Paterson appeared promising at first, but he could do little to quell the political maelstrom that was brewing in the state Legislature, where partisan rancor reached historic proportions. A handful of Democrats in the Senate helped to engineer a power grab, which many called a coup, to restore Republicans to the majority in June 2009. The move held up the state’s business for weeks, costing taxpayers millions of dollars while sending New Yorkers’ confidence in their government to an all-time low and making the Empire State a national laughingstock.

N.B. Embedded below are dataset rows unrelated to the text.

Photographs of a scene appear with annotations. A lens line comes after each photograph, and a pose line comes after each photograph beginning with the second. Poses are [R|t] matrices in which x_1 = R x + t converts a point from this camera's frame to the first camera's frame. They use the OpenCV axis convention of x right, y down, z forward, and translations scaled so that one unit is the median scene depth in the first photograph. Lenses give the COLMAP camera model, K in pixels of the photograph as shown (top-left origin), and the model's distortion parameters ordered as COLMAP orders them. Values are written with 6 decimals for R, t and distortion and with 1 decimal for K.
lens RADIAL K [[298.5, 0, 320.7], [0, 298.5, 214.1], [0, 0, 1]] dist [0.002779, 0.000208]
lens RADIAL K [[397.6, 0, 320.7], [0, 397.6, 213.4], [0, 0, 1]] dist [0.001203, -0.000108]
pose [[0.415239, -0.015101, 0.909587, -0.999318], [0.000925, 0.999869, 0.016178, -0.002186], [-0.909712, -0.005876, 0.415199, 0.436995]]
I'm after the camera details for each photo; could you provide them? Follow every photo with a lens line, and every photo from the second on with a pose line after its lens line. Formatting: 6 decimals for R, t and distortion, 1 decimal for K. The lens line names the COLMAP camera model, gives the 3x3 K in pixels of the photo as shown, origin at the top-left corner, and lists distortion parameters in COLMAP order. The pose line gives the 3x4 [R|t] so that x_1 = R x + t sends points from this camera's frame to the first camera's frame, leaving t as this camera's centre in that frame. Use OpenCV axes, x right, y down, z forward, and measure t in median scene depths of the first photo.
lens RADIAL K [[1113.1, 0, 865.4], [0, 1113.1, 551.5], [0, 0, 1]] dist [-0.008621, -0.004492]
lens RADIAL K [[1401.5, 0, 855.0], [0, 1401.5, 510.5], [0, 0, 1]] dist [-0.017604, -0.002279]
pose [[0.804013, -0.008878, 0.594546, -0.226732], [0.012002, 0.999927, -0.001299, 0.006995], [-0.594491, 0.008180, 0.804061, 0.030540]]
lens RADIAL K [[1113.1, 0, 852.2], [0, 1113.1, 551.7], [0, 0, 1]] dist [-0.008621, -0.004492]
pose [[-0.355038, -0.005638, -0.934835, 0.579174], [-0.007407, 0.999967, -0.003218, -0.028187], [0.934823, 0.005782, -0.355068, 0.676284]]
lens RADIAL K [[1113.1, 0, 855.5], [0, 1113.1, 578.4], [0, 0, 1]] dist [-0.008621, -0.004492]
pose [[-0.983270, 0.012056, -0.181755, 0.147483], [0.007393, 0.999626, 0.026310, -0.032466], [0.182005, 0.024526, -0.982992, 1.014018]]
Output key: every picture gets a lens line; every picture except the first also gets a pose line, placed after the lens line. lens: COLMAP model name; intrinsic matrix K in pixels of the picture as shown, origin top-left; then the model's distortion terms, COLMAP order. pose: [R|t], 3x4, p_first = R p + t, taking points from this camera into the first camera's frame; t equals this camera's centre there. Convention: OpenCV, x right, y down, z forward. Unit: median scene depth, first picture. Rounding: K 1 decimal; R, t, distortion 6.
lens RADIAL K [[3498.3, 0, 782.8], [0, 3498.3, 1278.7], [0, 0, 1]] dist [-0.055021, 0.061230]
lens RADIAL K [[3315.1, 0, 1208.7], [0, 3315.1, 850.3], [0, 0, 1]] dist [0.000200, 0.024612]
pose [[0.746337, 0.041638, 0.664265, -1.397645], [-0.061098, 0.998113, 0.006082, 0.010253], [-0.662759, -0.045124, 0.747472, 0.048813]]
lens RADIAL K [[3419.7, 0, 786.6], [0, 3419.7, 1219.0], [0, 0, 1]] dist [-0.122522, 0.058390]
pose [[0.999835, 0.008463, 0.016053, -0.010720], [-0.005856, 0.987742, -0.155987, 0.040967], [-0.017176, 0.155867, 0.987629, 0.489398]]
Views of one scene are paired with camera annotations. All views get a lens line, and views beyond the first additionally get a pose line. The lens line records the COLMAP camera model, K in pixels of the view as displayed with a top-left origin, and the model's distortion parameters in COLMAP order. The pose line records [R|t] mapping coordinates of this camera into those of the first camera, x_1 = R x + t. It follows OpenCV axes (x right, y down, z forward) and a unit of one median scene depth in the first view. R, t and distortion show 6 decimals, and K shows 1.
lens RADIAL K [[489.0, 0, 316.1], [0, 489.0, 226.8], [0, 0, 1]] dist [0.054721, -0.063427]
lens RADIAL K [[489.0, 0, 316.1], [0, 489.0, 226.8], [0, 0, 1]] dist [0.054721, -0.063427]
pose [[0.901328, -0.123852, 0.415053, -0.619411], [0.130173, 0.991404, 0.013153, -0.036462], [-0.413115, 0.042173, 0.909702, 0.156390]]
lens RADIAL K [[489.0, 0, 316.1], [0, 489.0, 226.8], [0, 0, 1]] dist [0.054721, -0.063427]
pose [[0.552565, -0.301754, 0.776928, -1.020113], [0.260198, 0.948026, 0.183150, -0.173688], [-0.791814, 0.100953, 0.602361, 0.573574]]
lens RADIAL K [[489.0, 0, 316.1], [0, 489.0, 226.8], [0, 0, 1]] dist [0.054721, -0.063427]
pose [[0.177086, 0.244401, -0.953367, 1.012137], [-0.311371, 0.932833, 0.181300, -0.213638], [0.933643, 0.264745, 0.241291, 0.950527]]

Now the time has come for Cuomo, son of former Gov. Mario Cuomo, to lead. He must begin by working to restore order to one of the nation’s most dysfunctional legislatures. That will mean making friends, not issuing orders and caveats the way Spitzer did. Based on Cuomo’s early signals to legislative leaders, he appears ready and willing to strike a conciliatory tone.

He has found common ground with the Republican leadership in the GOP-controlled Senate, in particular Majority Leader Dean Skelos of Rockville Centre, by calling for a 2 percent cap on annual property-tax increases. The Senate had previously passed a 4 percent cap, which Paterson had said he would sign, but the Democratic-controlled Assembly was unwilling to entertain the idea.

Polls have shown that New Yorkers are fed up with paying some of the nation’s highest property taxes. Clearly, this is an issue that must be addressed.